In my intended use case I’ve got a descriptor space with 10k samples (or however many), each with 300 descriptors (vanilla descriptors, stats, mfccs, stats of mfccs etc…).

I would like to use one column of that (timecentroid for the sake of simplicity here), and bias a query based on that single number. As in, return me the nearest match (along all the dimensions of the descriptors) that has a time centroid above a certain value. Or find me the nearest match where the loudness is below a certain value (this gets weirder).

But the overall idea is something along these lines. Where some columns in the thin flat buffer correspond to data that I’d like to use to query against in a more direct way.

That’s how addrange works! I kept trying stuff and didn’t couldn’t get the default example to return every column it started with. (I could have sworn I tried addrange 0 4). What happens when addrange is backwards, like in the example? (addrange 2 1)

its not backward, it is like all our other range interface: start and num
0 300: start at 0 and gimme 300
2 1: start at 2 and gimme 1

===
In your case, if you’re going to bias a query on a subset, then query in RT, you make the subset, you then make a kdtree of that subset, and query that kdtree. the query should be faster than on the real dataset since you have less values. what is even better is to query only what you care about, so you could dismiss the columns you don’t care about and make a smaller subset in that dimension too (nb of dims)

Right. It’s just visually confusing because there is no associated message that goes with them, and addrange 0 5 returns the data I want, but for visually confusing reasons (as in, it looks like it goes from 0 to 5, inclusively). I’ve mentioned this already, but this <dataset> <dataset> <number> <number> syntax is a lot more confusing overall.

I tried to make a dataset that would have around the amount of numbers I’d be dealing with in a realworld context. I can easily get up to 10k samples/grains/bits and 300 descriptors/stats is about par for the course these days. Granted my realworld numbers may be slightly smaller, but I wanted to test it with numbers greater than 100 entries and 5 features.

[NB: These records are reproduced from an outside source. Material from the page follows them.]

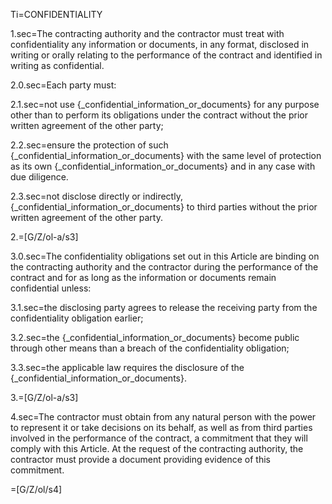 Ti=CONFIDENTIALITY

1.sec=The contracting authority and the contractor must treat with confidentiality any information or documents, in any format, disclosed in writing or orally relating to the performance of the contract and identified in writing as confidential.

2.0.sec=Each party must:

2.1.sec=not use {_confidential_information_or_documents} for any purpose other than to perform its obligations under the contract without the prior written agreement of the other party;

2.2.sec=ensure the protection of such {_confidential_information_or_documents} with the same level of protection as its own {_confidential_information_or_documents} and in any case with due diligence.

2.3.sec=not disclose directly or indirectly, {_confidential_information_or_documents} to third parties without the prior written agreement of the other party.

2.=[G/Z/ol-a/s3]

3.0.sec=The confidentiality obligations set out in this Article are binding on the contracting authority and the contractor during the performance of the contract and for as long as the information or documents remain confidential unless:

3.1.sec=the disclosing party agrees to release the receiving party from the confidentiality obligation earlier;

3.2.sec=the {_confidential_information_or_documents} become public through other means than a breach of the confidentiality obligation; 

3.3.sec=the applicable law requires the disclosure of the {_confidential_information_or_documents}.

3.=[G/Z/ol-a/s3]

4.sec=The contractor must obtain from any natural person with the power to represent it or take decisions on its behalf, as well as from third parties involved in the performance of the contract, a commitment that they will comply with this Article. At the request of the contracting authority, the contractor must provide a document providing evidence of this commitment.

=[G/Z/ol/s4]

I perhaps wouldn’t need all the columns for each query type, specifically if each column corresponds with a different time series and I’m choosing between the initial 256samples, or the initial 4410 samples etc…, but if I have a single value in that column that could potentially update on every query, I’d have to do this process per query.

edit:
To further clarify. It wouldn’t always need to update ‘per query’, but if I’m doing the thing you (@tremblap) suggested ages ago, where I have a slower envelope follower going, and us that output of that weighted against the current analysis frame to decide how “long” (or higher ‘timeness’) a sample to play back, that means I would need to update things per query.